Recorded data >>
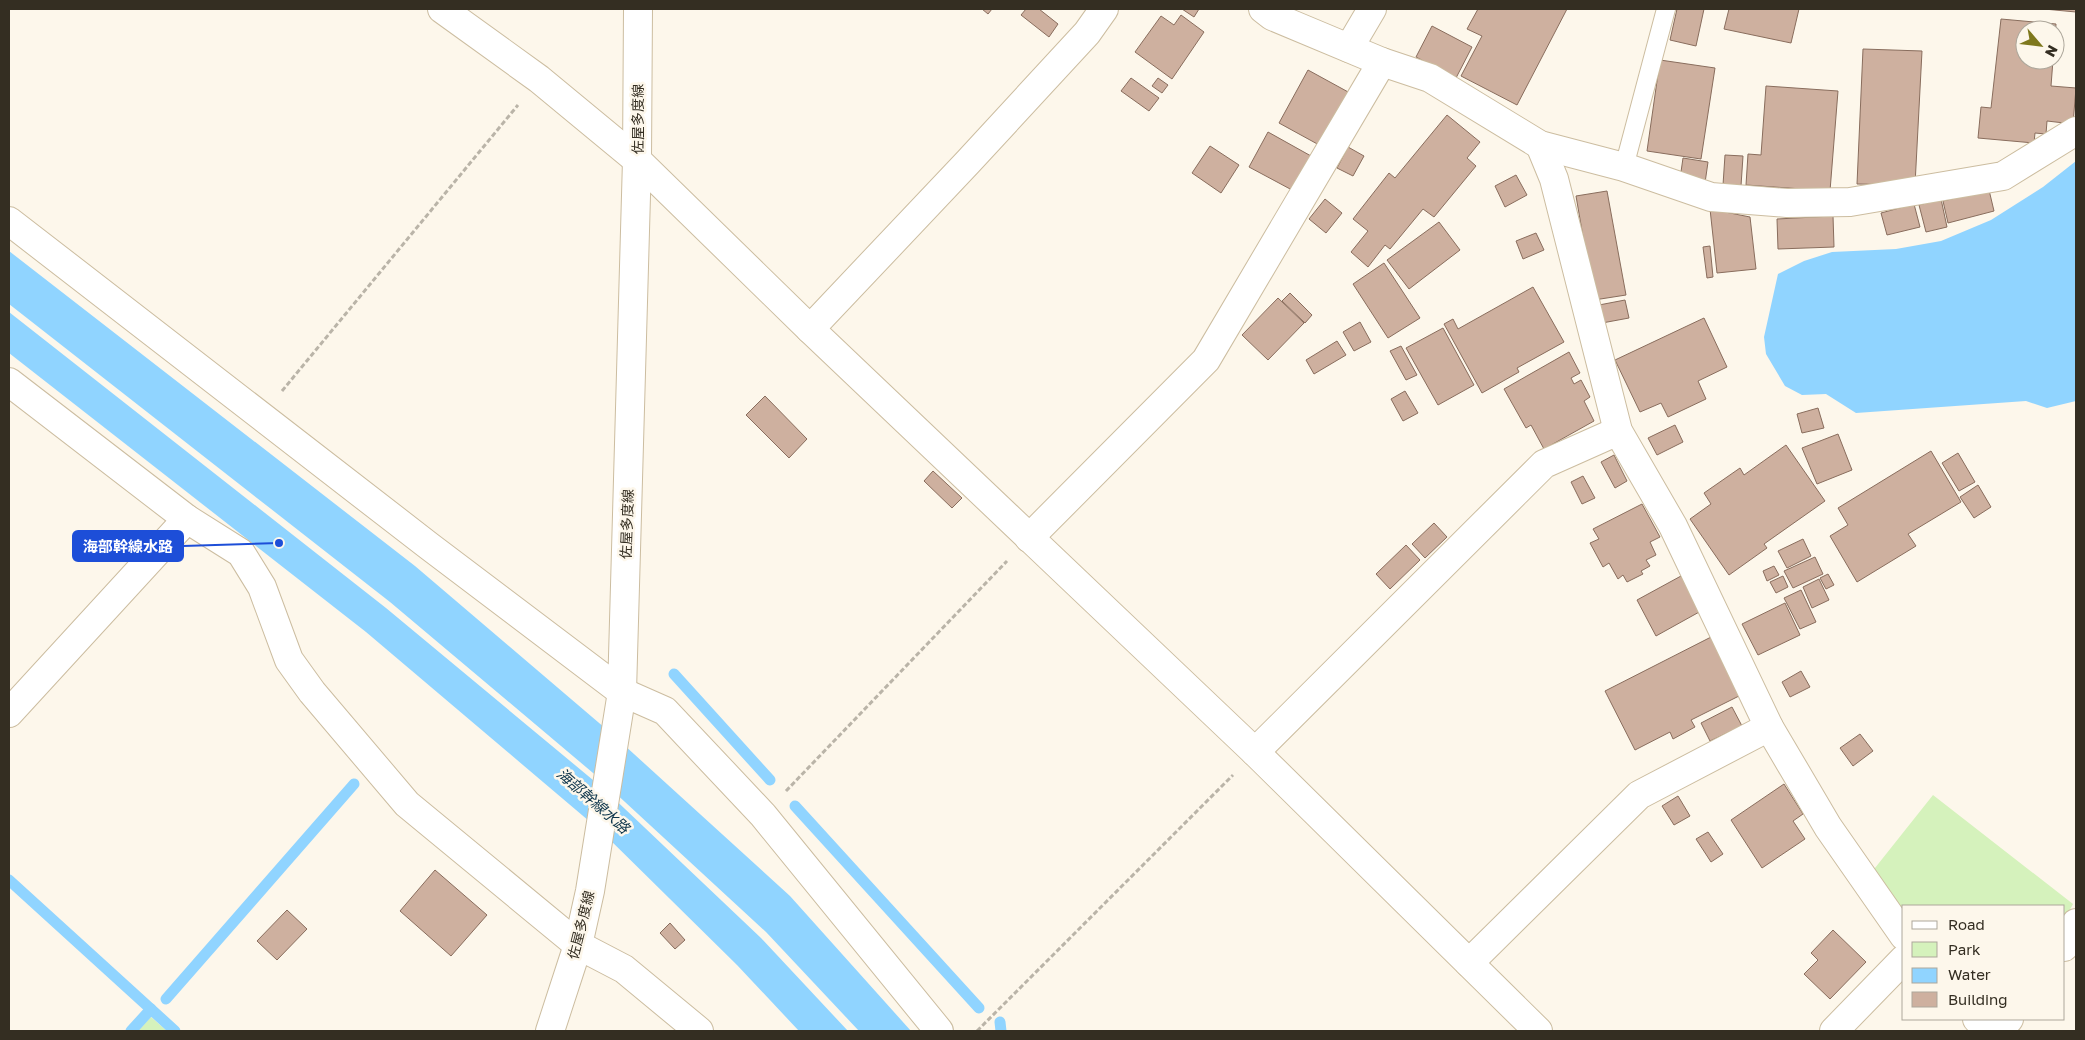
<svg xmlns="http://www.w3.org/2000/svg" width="2085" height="1040" viewBox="0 0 2085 1040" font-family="'Golos Text','Noto Sans JP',sans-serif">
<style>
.green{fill:#d5f2bc}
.water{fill:#90d4ff}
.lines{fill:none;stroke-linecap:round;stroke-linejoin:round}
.stream{stroke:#90d4ff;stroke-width:11}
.building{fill:#ceb09f;stroke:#896d5d}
.service-casing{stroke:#ccbda0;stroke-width:20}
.minor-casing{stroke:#ccbda0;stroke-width:30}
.secondary-casing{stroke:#ccbda0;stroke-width:30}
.path{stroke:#bab4a8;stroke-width:3;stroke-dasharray:5 2.5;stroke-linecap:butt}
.service{stroke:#fff;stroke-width:18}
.minor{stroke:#fff;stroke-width:28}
.secondary{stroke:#fff;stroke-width:28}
.labels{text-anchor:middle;stroke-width:5;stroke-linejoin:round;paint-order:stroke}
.street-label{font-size:14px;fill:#342e22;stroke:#fdf7eb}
.water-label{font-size:15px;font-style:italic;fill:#0e354b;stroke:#fdf7eb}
.leader{fill:none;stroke:#1d4ed8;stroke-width:2}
.callout-dot{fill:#1d4ed8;stroke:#fdf7eb;stroke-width:2}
.callout{fill:#1d4ed8;stroke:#1d4ed8;stroke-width:2}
.callout-label{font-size:15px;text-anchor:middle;font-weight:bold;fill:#fff}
</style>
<rect width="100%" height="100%" fill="#fdf7eb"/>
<g class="green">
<path d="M1933 795 2073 904 2064 921V906H1904V915L1871 873Z"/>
<path d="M151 1017 167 1031H138Z"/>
</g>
<g class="water">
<path d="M2076 161V401L2047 408 2026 401 1856 413 1826 394 1802 395 1785 386 1766 354 1764 337 1778 274 1804 261 1832 252 1896 249 1941 241 1991 220 2043 187Z"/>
<path d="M9 251 415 566 612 734 790 896 911 1031H859L766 932 599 778 390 602 9 304Z"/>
<path d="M9 312 386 608 605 790 761 938 848 1031H799L737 965 602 832 366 632 9 353Z"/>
</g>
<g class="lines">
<g class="stream">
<path d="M674 674 770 780"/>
<path d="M795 806 979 1008"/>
<path d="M9 880 175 1031"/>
<path d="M166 999 354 784"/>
<path d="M1000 1022 1001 1031"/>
<path d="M131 1031 151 1009"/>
</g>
</g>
<g class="building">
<path d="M982 9H992L988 14Z"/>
<path d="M1026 9H1039L1058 24 1049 37 1021 15Z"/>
<path d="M1182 9H1199L1194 17Z"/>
<path d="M1478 9H1567L1517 105 1461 76 1482 36 1467 29Z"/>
<path d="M1677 9H1704L1696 46 1670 40Z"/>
<path d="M1729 9H1799L1791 43 1724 29Z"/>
<path d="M2044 9H2076V12Z"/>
<path d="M1181 15 1204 32 1172 79 1135 52 1161 16 1174 25Z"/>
<path d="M2001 19 2056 24 2055 39V30H2025V60H2053L2051 86 2076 88 2073 124 2047 121 2046 134 2035 133 2034 143 1978 138 1981 107 1991 108Z"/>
<path d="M1432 26 1472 47 1456 78 1416 57Z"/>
<path d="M1863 49 1922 51 1915 185 1857 184Z"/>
<path d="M1660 60 1715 68 1701 159 1647 151Z"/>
<path d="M1308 70 1350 93 1321 146 1279 123Z"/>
<path d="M1131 78 1159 98 1149 111 1121 91Z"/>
<path d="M1158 78 1168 85 1162 93 1152 86Z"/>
<path d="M1766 86 1838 91 1830 191 1746 185 1748 154 1761 155Z"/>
<path d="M1447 115 1480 142 1467 158 1476 166 1434 217 1423 209 1390 249 1385 245 1368 267 1351 252 1368 231 1353 219 1389 173 1395 178Z"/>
<path d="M1268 132 1311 156 1292 190 1249 167Z"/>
<path d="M1210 146 1239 165 1221 193 1192 173Z"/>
<path d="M1348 147 1364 156 1353 176 1337 168Z"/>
<path d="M1725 155 1743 156 1741 186 1723 185Z"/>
<path d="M1683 158 1708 162 1705 183 1680 179Z"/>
<path d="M1516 175 1527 195 1505 207 1495 186Z"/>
<path d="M1989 190 1994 211 1948 223 1943 201Z"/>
<path d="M1607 191 1626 295 1594 300 1576 196Z"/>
<path d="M1325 199 1342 213 1326 233 1309 219Z"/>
<path d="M1941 199 1947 227 1926 232 1919 205Z"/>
<path d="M1914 204 1920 227 1887 235 1881 213Z"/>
<path d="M1710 209 1750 217 1756 269 1717 273Z"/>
<path d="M1833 216 1834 247 1778 249 1777 219Z"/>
<path d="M1439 222 1460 250 1409 289 1387 260Z"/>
<path d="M1536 233 1544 250 1523 259 1516 241Z"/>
<path d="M1710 246 1713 277 1707 278 1703 247Z"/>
<path d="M1384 263 1420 318 1388 338 1353 284Z"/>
<path d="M1533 287 1564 342 1517 368 1519 372 1482 393 1444 324 1453 319 1458 329Z"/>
<path d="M1290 293 1312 315 1305 323 1282 301Z"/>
<path d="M1278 298 1304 323 1268 360 1242 335Z"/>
<path d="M1625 300 1629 318 1602 323 1599 305Z"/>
<path d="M1704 318 1727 367 1698 381 1706 399 1668 417 1661 403 1640 412 1615 360Z"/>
<path d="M1360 322 1371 342 1354 351 1343 332Z"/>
<path d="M1443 328 1474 385 1438 405 1406 348Z"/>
<path d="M1337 341 1346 355 1314 374 1306 360Z"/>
<path d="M1401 346 1417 375 1406 380 1390 351Z"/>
<path d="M1569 352 1580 373 1571 378 1574 384 1581 380 1590 397 1584 401 1594 421 1544 449 1531 425 1526 428 1504 389Z"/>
<path d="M1405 391 1418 413 1403 421 1391 399Z"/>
<path d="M765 396 807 439 789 458 746 415Z"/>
<path d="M1818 408 1824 428 1802 433 1797 414Z"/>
<path d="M1675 425 1683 442 1657 455 1648 438Z"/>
<path d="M1838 434 1852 470 1817 484 1802 448Z"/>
<path d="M1786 445 1825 501 1764 544 1767 548 1729 575 1690 519 1711 504 1704 493 1740 468 1744 475Z"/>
<path d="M1931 451 1961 502 1908 534 1916 546 1857 582 1830 536 1848 525 1838 508Z"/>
<path d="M1958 453 1975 482 1959 491 1942 463Z"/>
<path d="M1614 455 1627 481 1615 488 1601 462Z"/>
<path d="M933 471 962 498 952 508 924 481Z"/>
<path d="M1583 476 1595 498 1582 504 1571 482Z"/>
<path d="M1978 485 1991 507 1974 518 1960 497Z"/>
<path d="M1642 504 1660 537 1650 542 1656 555 1646 560 1650 566 1641 571 1643 574 1627 582 1623 575 1618 579 1609 563 1603 567 1590 543 1599 539 1593 529Z"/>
<path d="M1434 523 1447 537 1425 558 1412 544Z"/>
<path d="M1803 539 1811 556 1787 568 1778 551Z"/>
<path d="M1406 545 1420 560 1390 589 1376 574Z"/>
<path d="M1815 557 1823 574 1793 588 1784 571Z"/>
<path d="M1774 566 1779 575 1767 581 1763 571Z"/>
<path d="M1828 574 1834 585 1826 589 1820 578Z"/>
<path d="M1681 576 1701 611 1656 636 1637 600Z"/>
<path d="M1783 576 1788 587 1776 593 1770 582Z"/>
<path d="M1819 579 1829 600 1812 608 1803 587Z"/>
<path d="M1801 590 1816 622 1800 629 1784 598Z"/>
<path d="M1785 603 1800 635 1758 655 1742 624Z"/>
<path d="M1715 635 1745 693 1691 720 1695 727 1673 739 1670 732 1635 750 1605 691Z"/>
<path d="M1801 671 1810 687 1790 697 1782 682Z"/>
<path d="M1732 707 1742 726 1710 741 1701 723Z"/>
<path d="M1860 734 1873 751 1853 766 1840 748Z"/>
<path d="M1784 784 1803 814 1793 821 1805 839 1762 868 1731 820Z"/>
<path d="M1678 796 1690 816 1674 825 1662 806Z"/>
<path d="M1708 832 1723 854 1711 862 1696 839Z"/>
<path d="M435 870 487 915 451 956 400 911Z"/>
<path d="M287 910 307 929 277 960 257 941Z"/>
<path d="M670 923 685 940 675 949 660 933Z"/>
<path d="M1833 930 1866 962 1830 999 1804 974 1818 960 1811 953Z"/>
</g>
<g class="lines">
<defs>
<path id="service" d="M1624 167 1666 9"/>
<g id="minor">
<path d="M442 9 539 79 637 160 810 329 1255 752 1538 1031"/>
<path d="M1263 9 1272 16 1382 62 1430 78 1540 145 1624 167 1711 197 1787 203 1850 202 2003 176 2076 131"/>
<path d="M1349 48 1372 9"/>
<path d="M1540 145 1554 179 1618 431 1673 526 1769 727 1828 827 1904 936"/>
<path d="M9 221 429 546 622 692 665 711 763 815 939 1031"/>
<path d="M810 329 968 162 1087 33 1104 9"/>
<path d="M9 382 187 519 241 553 262 587 289 660 312 692 407 804 578 945 624 969 699 1031"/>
<path d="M1029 538 1206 360 1382 62"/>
<path d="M9 713 187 519"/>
<path d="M1255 752 1544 464 1618 431"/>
<path d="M2064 947 2076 923"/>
<path d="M1469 963 1639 795 1769 727"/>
<path d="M1977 1019 1989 1031"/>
<path d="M1834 1031 1904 959"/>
<path d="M1998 1031 2009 1019"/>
</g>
<path id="secondary" d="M550 1031 578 945 590 891 622 692 637 160 638 9"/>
</defs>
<use href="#service" class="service-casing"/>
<use href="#minor" class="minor-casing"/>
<use href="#secondary" class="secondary-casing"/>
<g class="path">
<path d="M282 391 518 105"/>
<path d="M786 791 1007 561"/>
<path d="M977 1031 1233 775"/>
</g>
<use href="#service" class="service"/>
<use href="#minor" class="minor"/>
<use href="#secondary" class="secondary"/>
</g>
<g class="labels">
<g class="street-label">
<text transform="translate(638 119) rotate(-90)" y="5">佐屋多度線</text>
<text transform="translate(627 524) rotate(-88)" y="5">佐屋多度線</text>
<text transform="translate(581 925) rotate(-76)" y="5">佐屋多度線</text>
</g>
<g class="water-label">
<text transform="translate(593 801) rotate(41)" y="5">海部幹線水路</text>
</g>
</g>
<path class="leader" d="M279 543L183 546"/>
<circle class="callout-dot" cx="279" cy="543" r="5"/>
<rect class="callout" x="73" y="531" width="110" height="30" rx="5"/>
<g class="callout-label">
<text x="128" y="552">海部幹線水路</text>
</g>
<rect width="2085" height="1040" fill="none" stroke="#342e22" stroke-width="20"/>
<rect x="1902" y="905" width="162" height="115" fill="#fdf7eb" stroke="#ada79b"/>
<rect x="1912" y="921" width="25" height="8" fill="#ffffff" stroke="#ada79b"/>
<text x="1948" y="930" font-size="15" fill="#342e22">Road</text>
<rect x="1912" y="942" width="25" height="15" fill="#d5f2bc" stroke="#ada79b"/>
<text x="1948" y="955" font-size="15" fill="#342e22">Park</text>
<rect x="1912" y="968" width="25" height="15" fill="#90d4ff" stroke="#ada79b"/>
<text x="1948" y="980" font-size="15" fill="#342e22">Water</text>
<rect x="1912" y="992" width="25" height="15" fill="#ceb09f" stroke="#ada79b"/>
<text x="1948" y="1005" font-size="15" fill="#342e22">Building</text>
<g transform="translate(2040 45) rotate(118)"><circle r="24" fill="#fdf7eb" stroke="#ada79b"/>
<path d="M0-4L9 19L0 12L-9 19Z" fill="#7e781d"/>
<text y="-8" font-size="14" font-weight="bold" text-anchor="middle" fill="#342e22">N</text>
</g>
</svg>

Work required >> Each line above that carries the string "linecap" has to be returned.

Solution for this exercise >>
.lines{fill:none;stroke-linecap:round;stroke-linejoin:round}
.path{stroke:#bab4a8;stroke-width:3;stroke-dasharray:5 2.5;stroke-linecap:butt}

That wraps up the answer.